- Siege of Hexamilion Wall (1446): Part of the Byzantine–Ottoman wars
| Date | 27 November – 10 December 1446 |
| Location | Hexamilion wall |
| Result | Ottoman victory |

Belligerents
- Despotate of the Morea: Ottoman Empire

Commanders and leaders
- Constantine Palaiologos Thomas Palaiologos: Murad II Turahan Bey

Strength
- Unknown: 50,000 men number of cannons

Casualties and losses
- Heavy: Unknown

= Siege of the Hexamilion Wall (1446) =

The Siege of Hexamilion Wall was a military engagement between the Ottoman army and the Byzantine forces in Morea. The Ottomans led by the Sultan Murad II, attacked and destroyed Hexamilion wall which was defended by the Byzantine Despots.

==Background==
After the Ottoman victory at the Battle of Varna in 1444, the Crusader ships provided by the Papacy and the Duke of Burgundy made some raids on Ottoman towns in the Black Sea and the Danube. The Crusader ships returned to Constantinople in 1445. The Venetians had made their own peace treaty with the Sultan in February 1446. The Byzantines were involved in the Crusade. The Ottoman Sultan decided to take revenge on those who assisted the Crusade, particularly the Byzantines. In the winter of 1446, Murad commanded the Ottoman army himself and invaded Morea. The Ottomans overran the northern shore of the Gulf of Corinth. The Venetians did not help the Byzantines.

==Battle==
On November 27, the Byzantine despots of Morea, Thomas Palaiologos and Constantine Palaiologos, had to face the wrath of the Sultan themselves. They both took their stand at the Hexamilion wall. The Sultan quickly ordered the wall to be destroyed. He had brought with him a large number of troops numbering 50,000 and a number of long cannons. The Byzantines had no way to counter Ottoman artillery. The Sultan wanted to test the fortification's strength, so he applied psychological pressure, hoping the despots would surrender. On December 3, the Sultan ordered the cannons to get closer to the wall. The next day, he commenced the bombardment. On December 5, skirmishes followed, testing the garrison's strength and defense. The following days were devoted to deployment of artillery and siege engines.

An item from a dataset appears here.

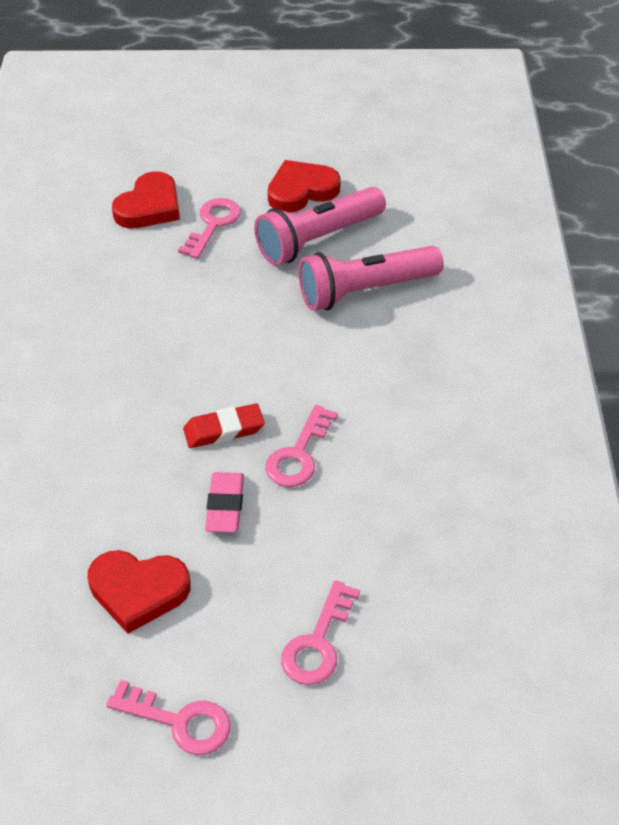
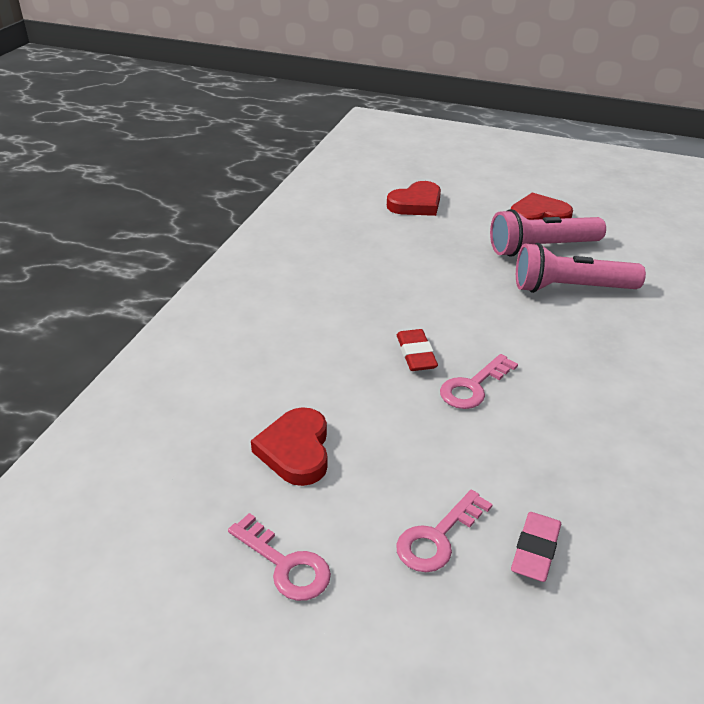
camera: 20 degrees right, 10 degrees down
(138, 591) = (296, 450): red heart -> red heart turned 60 degrees clockwise
(213, 224) = (460, 223): pink key -> none
(224, 430) = (416, 354): red eraser -> red eraser turned 75 degrees clockwise
(225, 506) = (395, 408): pink eraser -> pink eraser (535, 550)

On December 10, the Sultan finally ordered a major assault on the wall after a brief skirmish. The Byzantines were not prepared for the assault, as the bombardment destroyed most of the wall. The Ottomans assaulted the walls. The Janissaries were in the front; a Serbian Janissary was the first to climb on it. They quickly controlled the walls and opened the gates for the rest to enter. The Ottomans began plundering the camp, massacring many of the defenders and capturing numerous prisoners. Constantine and Thomas had no choice but to escape.

==Aftermath==
After the destruction of the Hexamilion, the Ottomans began ravaging Morea at will and left the island with a large number of captives. The despots were forced to pay tribute to the Sultan and to reduce Morea into a vassalage.

==Sources==
- Donald M. Nicol (1993), The Last Centuries of Byzantium, 1261–1453.
- Marios Philippides (2018), Constantine XI Dragaš Palaeologus (1404–1453). The Last Emperor of Byzantium.